━━ GIVEN ENTRIES
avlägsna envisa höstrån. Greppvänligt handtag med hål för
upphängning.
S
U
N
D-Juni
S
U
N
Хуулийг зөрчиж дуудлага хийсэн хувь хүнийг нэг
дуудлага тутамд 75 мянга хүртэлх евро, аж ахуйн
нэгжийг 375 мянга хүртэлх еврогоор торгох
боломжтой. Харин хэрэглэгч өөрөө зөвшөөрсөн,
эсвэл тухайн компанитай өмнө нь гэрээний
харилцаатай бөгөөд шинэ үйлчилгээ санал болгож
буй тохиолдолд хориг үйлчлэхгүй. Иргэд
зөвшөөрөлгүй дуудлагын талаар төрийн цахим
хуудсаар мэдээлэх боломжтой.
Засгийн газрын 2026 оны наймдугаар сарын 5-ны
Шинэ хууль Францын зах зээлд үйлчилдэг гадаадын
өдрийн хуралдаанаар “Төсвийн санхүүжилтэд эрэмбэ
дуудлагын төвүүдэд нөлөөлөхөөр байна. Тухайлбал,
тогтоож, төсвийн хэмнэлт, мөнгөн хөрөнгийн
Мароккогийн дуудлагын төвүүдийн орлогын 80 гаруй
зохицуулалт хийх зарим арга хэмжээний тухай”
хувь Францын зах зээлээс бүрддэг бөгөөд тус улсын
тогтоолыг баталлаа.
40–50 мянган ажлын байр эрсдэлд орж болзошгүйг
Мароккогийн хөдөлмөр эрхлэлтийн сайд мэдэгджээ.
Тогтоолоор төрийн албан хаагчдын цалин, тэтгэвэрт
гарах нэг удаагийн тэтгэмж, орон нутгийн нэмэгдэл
━━━━
━━ GIVEN ENTRIES
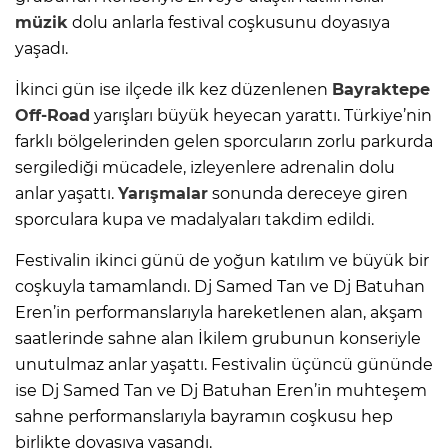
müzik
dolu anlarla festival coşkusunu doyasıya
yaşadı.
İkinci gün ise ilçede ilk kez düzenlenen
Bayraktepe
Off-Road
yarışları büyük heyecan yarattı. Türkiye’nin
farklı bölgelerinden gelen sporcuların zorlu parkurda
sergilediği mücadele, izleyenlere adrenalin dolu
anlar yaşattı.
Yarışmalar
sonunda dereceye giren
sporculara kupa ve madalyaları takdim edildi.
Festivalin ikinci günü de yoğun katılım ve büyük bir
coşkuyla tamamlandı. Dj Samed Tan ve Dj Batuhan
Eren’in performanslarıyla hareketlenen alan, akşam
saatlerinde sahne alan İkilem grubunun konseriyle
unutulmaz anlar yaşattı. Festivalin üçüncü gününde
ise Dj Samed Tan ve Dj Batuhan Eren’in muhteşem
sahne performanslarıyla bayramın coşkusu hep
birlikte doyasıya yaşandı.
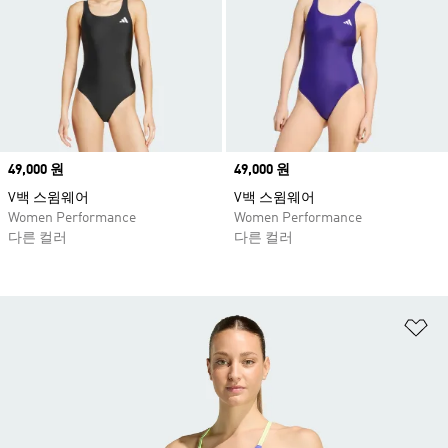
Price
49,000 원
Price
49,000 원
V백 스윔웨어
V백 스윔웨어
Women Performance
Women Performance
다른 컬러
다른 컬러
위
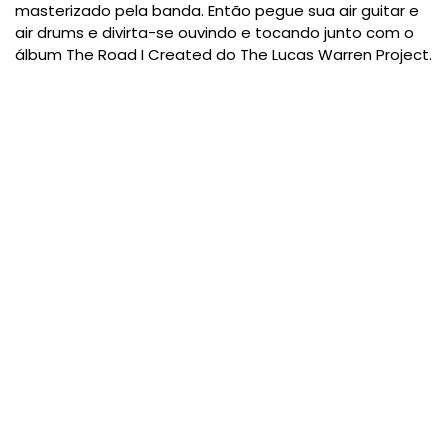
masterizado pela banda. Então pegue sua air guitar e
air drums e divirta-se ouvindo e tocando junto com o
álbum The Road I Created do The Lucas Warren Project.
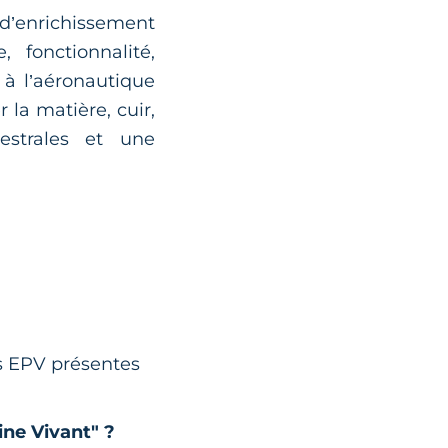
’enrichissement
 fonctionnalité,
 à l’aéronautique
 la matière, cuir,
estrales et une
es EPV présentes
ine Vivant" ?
━━━━
━━ GIVEN ENTRIES
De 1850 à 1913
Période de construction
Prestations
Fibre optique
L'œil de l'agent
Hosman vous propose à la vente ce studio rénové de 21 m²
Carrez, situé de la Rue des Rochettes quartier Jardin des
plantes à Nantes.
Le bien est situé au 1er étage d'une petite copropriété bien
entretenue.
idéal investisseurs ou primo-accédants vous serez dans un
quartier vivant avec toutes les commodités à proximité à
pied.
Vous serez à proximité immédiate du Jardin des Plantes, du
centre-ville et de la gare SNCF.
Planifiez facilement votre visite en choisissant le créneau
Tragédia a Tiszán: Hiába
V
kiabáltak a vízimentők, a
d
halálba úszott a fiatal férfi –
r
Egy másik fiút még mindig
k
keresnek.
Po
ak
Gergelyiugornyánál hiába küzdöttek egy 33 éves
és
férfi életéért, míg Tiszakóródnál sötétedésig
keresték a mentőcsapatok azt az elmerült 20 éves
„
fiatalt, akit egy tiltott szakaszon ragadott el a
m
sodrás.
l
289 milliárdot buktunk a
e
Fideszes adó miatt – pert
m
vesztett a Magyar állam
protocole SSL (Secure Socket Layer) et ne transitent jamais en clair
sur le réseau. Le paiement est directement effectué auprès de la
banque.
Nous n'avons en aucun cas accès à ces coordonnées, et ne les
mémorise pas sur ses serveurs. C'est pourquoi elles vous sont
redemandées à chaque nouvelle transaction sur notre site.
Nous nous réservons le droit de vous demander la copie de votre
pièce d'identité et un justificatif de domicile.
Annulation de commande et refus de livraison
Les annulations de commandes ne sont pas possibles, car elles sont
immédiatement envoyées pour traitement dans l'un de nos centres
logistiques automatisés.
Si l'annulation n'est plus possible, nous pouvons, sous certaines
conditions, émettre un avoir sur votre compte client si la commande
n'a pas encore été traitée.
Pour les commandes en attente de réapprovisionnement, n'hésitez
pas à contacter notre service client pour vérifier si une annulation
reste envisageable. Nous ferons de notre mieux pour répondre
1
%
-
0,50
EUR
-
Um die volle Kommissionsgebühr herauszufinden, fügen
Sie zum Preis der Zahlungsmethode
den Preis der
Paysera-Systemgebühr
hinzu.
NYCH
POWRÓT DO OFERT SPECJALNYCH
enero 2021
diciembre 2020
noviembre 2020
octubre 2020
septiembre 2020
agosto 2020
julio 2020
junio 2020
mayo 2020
━━━━
Copy out word for word everything in the listing from the line containing "avlägsna envisa höstrån." down to the line containing "тогтоолыг баталлаа.".

avlägsna envisa höstrån. Greppvänligt handtag med hål för
upphängning.
S
U
N
D-Juni
S
U
N
Хуулийг зөрчиж дуудлага хийсэн хувь хүнийг нэг
дуудлага тутамд 75 мянга хүртэлх евро, аж ахуйн
нэгжийг 375 мянга хүртэлх еврогоор торгох
боломжтой. Харин хэрэглэгч өөрөө зөвшөөрсөн,
эсвэл тухайн компанитай өмнө нь гэрээний
харилцаатай бөгөөд шинэ үйлчилгээ санал болгож
буй тохиолдолд хориг үйлчлэхгүй. Иргэд
зөвшөөрөлгүй дуудлагын талаар төрийн цахим
хуудсаар мэдээлэх боломжтой.
Засгийн газрын 2026 оны наймдугаар сарын 5-ны
Шинэ хууль Францын зах зээлд үйлчилдэг гадаадын
өдрийн хуралдаанаар “Төсвийн санхүүжилтэд эрэмбэ
дуудлагын төвүүдэд нөлөөлөхөөр байна. Тухайлбал,
тогтоож, төсвийн хэмнэлт, мөнгөн хөрөнгийн
Мароккогийн дуудлагын төвүүдийн орлогын 80 гаруй
зохицуулалт хийх зарим арга хэмжээний тухай”
хувь Францын зах зээлээс бүрддэг бөгөөд тус улсын
тогтоолыг баталлаа.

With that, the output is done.